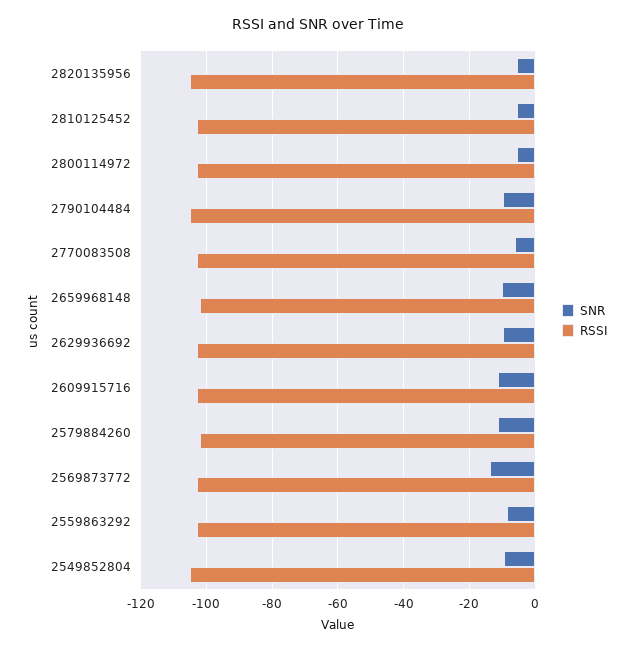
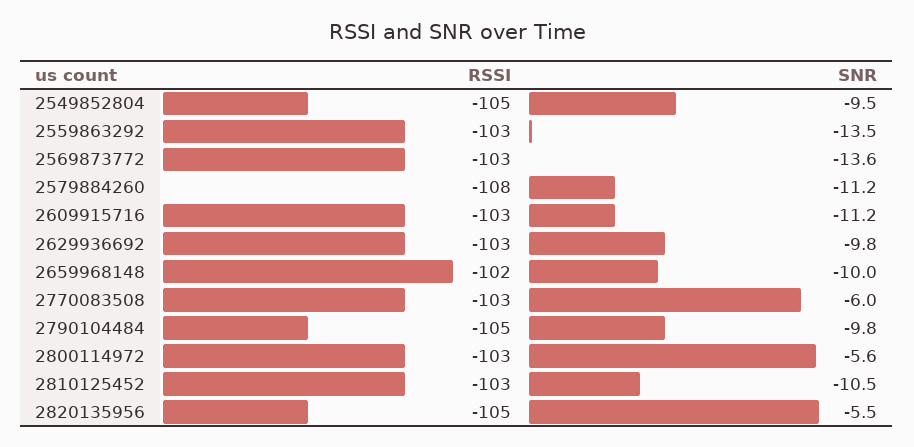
SNR, 2810125452: -6 -> -10.5
RSSI, 2579884260: -102 -> -108
SNR, 2559863292: -8 -> -13.5

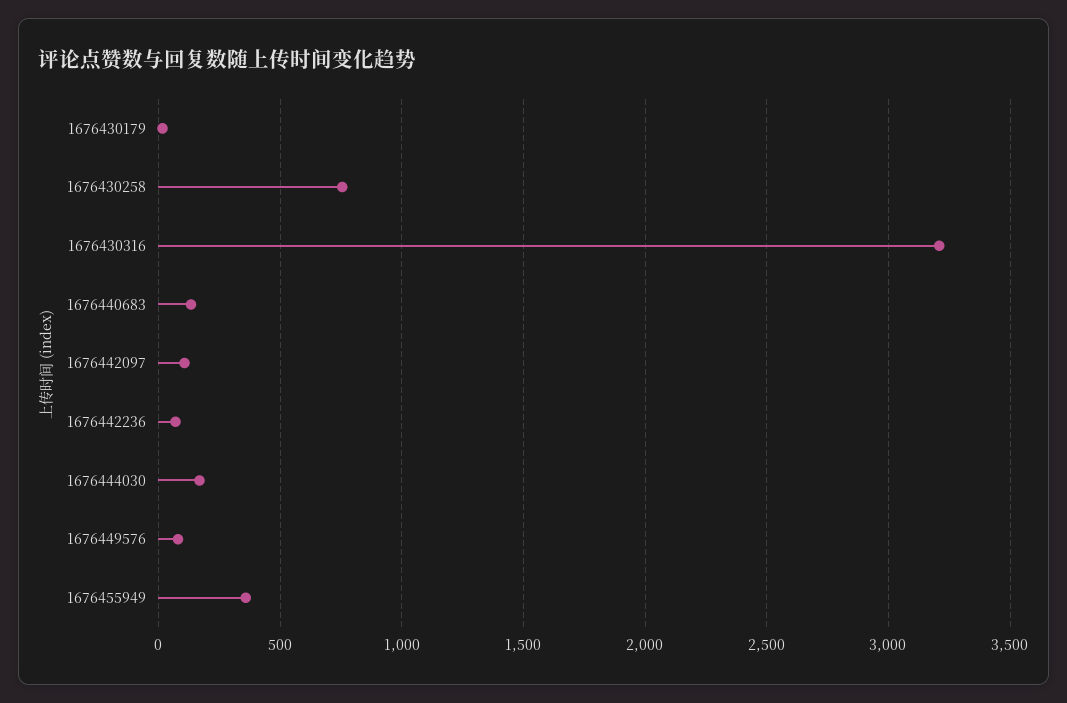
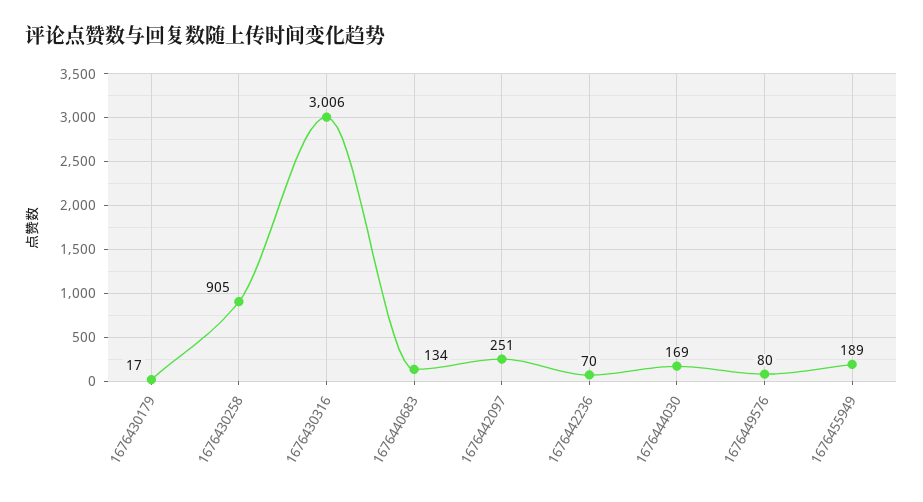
1676430258: 750 -> 905
1676430316: 3200 -> 3006
1676442097: 100 -> 251
1676455949: 350 -> 189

● What is required:
Starting at the line with "RSSI, 2579884260: -102 -> -108" and stopping at the final line of the material, reproduce each line exactly, both ends included. Leave the pictures out.

● Problem solution:
RSSI, 2579884260: -102 -> -108
SNR, 2559863292: -8 -> -13.5

1676430258: 750 -> 905
1676430316: 3200 -> 3006
1676442097: 100 -> 251
1676455949: 350 -> 189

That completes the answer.